U.S. CIS, led by its CIO Mark Schwartz, has been ahead of most of the other components in trying out a different approach to system development. Schwartz said recently in an interview with Federal News Radio that he’s breaking the modernization effort into pieces, moving it to the cloud, making updates and then making that service available to the agency. He said eventually, the new pieces of the system become an entire system in their own right.
McCormack said USCIS’s efforts really are considered the alpha stage of where DHS as a whole is heading.
“This is about agile. This is about continuous delivery. This is about modular capability. These are the common best practices that are available, that we’ve all learned and are tried and true in the private sector and have had a lot of success in the public sector, and we are trying to take the best of all that and bring it together,” he said. “We want it to be a common practice, an institutional practice.”
He said there is a lot to think about from testing to security to governance to speed to oversight.
“We want the friction level to be very low for the components and that is where the leadership at the department comes into play on the oversight, on the ability to acquire these goods and services very quickly so they can focus on delivery to mission,” McCormack said.
Correa said to reduce that friction from the beginning of the process her staff, McCormack’s staff and the component’s technology, acquisition and mission staffs get together to “white board” what the component is trying to buy and how industry sells that product or service—basically starting with the end first and working backwards.
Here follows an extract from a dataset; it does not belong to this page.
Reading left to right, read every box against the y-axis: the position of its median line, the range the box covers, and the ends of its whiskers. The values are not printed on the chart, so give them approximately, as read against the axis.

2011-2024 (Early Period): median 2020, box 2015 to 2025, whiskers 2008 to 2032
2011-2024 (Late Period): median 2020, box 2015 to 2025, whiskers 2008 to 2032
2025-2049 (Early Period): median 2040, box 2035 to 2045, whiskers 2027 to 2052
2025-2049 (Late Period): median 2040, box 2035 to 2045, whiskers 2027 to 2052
“When we talk about agile development, there are multiple ways that we can structure the contract and how we design that structure will be largely driven by the project itself, how that project wants to work, how they want to place their orders and how they want to deliver the ultimate product or service,” she said. “When we talk about building the procurement, instead of focusing on how we structure the contract to make the buy, we go into the next step which is how are you going to use the contract once it’s awarded? That is essential. If I understand the who, what, where, why and how you are going to want to order, then I can structure the contract right in the first place.”
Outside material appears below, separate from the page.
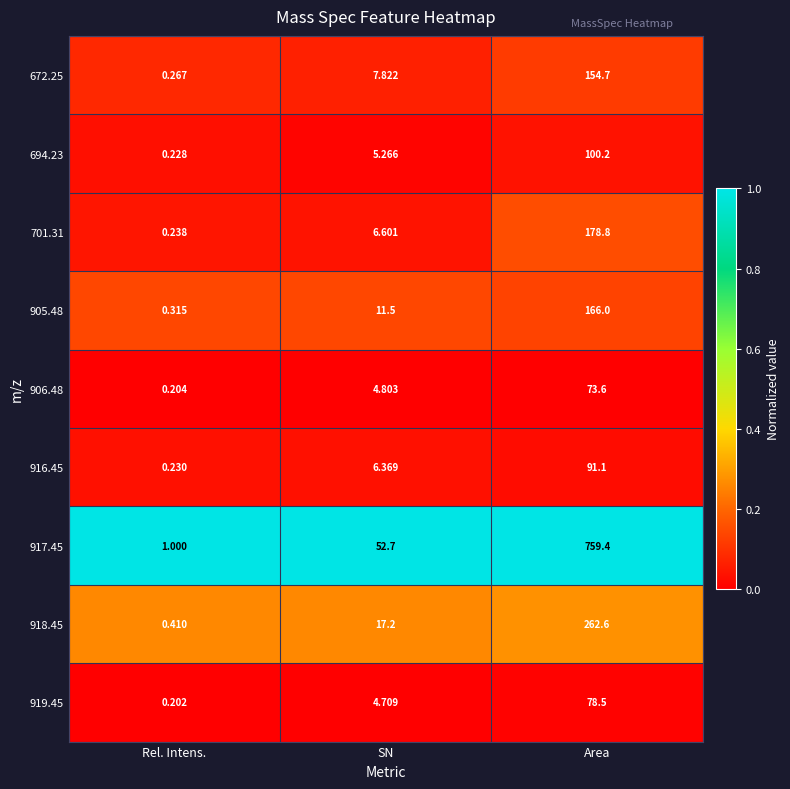

At which label does 694.23 first exceed 5?

SN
Correa said then it’s a matter of laying out their vision and concept to industry to get feedback. By the time DHS goes out with a solicitation, it understands the best way to make the program work.
McCormack said real-time access, good competition, the ability to consume the technology by the drink or by the slice, and the ability to update technology when necessary are the hallmarks of the approach.
Beyond moving to an agile or iterative approach to projects, McCormack said he’s also focused on cybersecurity, including implementing the continuous diagnostics and mitigation (CDM) program.
He said DHS is piloting the first piece of CDM in the National Capital area.
“We will get through that sometime in early May and focus is to have that fully implemented across the department by the end of this fiscal year,” McCormack said. “It’s going very well, and as we learn and experience different things we give that feedback early to National Protection and Programs Directorate (NPPD) so they can use that and roll into the other agencies that are rolling that out.”
McCormack said DHS also recently restructured its data center contracts to buy the services based on usage or consumption.
“That’s the first step into this open source, open market capability where we will use our private cloud services when that makes sense and we will also get access to the public cloud services using FedRAMP, and we will have a hybrid configuration. We are trying to lay a framework down so when it makes sense to use our private cloud services they are available, economically viable and you have ready access to it. You also have same sort of capability in the public cloud when it makes sense to hybrid into that public cloud service that will be available.”